Pernyataan itu mengkritik resolusi tersebut sebagai “bermotif politik” dan memperingatkan bahwa resolusi itu merusak suasana konstruktif yang dibina selama kunjungan Direktur Jenderal IAEA Rafael Grossi baru-baru ini ke Teheran.
“Langkah yang dipolitisasi dan destruktif ini merusak momentum positif yang dicapai antara Iran dan Badan tersebut dan secara terang-terangan bertentangan dengan komitmen yang dinyatakan oleh tiga negara Eropa dan Amerika Serikat untuk menjaga integritas dan imparsialitas IAEA. Hal itu mengungkap penggunaan isu nuklir sebagai dalih untuk memajukan tujuan yang tidak sah,” tambah pernyataan itu.

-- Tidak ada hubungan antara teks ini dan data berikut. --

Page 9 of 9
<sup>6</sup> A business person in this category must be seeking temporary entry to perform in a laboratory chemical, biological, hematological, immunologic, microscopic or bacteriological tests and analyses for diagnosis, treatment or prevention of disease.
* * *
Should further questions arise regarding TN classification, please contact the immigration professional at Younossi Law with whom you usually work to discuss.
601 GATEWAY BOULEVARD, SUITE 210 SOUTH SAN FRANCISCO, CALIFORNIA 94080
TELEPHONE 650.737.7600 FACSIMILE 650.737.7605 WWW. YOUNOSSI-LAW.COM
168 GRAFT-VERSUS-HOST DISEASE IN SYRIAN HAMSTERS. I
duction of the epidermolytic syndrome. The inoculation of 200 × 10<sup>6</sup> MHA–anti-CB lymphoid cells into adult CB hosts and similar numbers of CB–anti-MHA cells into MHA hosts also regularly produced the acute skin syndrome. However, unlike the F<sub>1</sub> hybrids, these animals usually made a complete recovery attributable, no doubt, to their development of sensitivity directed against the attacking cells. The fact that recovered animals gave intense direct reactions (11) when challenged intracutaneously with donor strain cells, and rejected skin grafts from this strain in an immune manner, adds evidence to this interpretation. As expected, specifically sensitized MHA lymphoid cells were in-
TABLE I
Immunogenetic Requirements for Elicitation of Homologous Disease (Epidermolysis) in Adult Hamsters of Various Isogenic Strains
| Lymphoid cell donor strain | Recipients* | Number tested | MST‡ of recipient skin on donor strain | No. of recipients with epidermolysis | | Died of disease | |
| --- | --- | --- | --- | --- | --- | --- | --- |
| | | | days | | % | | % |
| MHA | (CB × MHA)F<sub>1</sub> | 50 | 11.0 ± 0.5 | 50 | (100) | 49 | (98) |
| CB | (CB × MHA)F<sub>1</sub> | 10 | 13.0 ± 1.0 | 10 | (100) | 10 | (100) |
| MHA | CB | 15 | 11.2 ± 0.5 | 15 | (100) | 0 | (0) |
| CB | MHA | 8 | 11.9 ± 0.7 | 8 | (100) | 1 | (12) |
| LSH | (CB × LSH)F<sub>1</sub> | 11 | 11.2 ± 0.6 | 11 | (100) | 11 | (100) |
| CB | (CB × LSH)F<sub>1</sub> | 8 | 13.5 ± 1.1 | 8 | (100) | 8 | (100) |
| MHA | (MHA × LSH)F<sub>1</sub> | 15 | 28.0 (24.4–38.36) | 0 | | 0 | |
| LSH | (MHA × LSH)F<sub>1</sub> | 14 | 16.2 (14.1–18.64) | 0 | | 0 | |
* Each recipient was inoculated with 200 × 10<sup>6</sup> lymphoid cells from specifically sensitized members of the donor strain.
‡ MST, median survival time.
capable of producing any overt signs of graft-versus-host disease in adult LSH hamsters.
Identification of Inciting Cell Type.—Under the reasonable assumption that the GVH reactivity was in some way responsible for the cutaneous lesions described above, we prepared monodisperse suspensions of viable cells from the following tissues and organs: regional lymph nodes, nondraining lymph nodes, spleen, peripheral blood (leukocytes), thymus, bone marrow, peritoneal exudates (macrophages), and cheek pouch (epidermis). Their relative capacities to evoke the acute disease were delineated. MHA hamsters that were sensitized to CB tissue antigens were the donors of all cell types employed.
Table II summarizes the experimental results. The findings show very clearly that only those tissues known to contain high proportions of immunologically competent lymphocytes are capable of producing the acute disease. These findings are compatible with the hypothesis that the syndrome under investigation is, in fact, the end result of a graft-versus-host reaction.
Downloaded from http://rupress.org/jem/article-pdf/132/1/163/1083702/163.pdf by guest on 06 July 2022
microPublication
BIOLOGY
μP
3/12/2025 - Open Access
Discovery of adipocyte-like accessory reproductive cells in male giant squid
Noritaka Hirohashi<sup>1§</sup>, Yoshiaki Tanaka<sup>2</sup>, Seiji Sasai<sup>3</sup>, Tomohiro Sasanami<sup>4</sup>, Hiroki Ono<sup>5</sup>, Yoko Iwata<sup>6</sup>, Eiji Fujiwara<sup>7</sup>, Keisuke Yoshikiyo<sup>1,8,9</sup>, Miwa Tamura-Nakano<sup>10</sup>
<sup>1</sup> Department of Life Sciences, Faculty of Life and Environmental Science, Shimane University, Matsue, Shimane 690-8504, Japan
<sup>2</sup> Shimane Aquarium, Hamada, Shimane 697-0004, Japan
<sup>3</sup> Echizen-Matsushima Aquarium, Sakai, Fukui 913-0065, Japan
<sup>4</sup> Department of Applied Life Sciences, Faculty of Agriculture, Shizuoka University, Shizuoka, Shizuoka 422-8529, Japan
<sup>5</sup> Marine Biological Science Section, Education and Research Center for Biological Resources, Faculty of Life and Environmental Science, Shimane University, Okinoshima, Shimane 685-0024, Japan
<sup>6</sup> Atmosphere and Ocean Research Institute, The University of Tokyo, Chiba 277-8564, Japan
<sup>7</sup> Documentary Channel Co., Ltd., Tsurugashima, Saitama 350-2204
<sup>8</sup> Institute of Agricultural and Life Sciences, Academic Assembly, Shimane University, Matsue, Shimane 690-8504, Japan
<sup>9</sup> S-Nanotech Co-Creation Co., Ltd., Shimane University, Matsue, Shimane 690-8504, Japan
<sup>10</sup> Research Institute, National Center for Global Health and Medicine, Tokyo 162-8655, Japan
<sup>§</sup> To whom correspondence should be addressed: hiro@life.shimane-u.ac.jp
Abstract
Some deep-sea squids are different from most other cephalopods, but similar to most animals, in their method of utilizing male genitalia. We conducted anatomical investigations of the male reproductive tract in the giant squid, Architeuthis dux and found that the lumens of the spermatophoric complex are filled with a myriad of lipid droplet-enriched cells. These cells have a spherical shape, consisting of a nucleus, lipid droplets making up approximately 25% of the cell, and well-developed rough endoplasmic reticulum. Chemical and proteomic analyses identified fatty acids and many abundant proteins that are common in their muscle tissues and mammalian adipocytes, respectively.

Meskipun mengutuk resolusi tersebut, Iran menegaskan kembali komitmennya untuk bekerja sama dengan IAEA dalam kerangka Perjanjian Pengamanan.
“Kebijakan berprinsip IR Iran secara konsisten adalah terlibat secara konstruktif dengan Badan Tenaga Atom Internasional (IAEA) dalam kerangka hak dan kewajiban yang diabadikan dalam Perjanjian NPT dan Perjanjian Pengamanan Komprehensif,” katanya.
Iran menandatangani JCPOA pada tahun 2015, yang membuktikan niat damai program nuklirnya terhadap enam negara adidaya. Namun, kesepakatan tersebut terancam sejak Amerika Serikat secara sepihak menarik diri pada tahun 2018 dan memberlakukan kembali sanksi terhadap Teheran.
Menanggapi komitmen yang tidak terpenuhi oleh para penandatangan lainnya, Iran mulai mencabut kewajiban JCPOA-nya pada tahun 2019.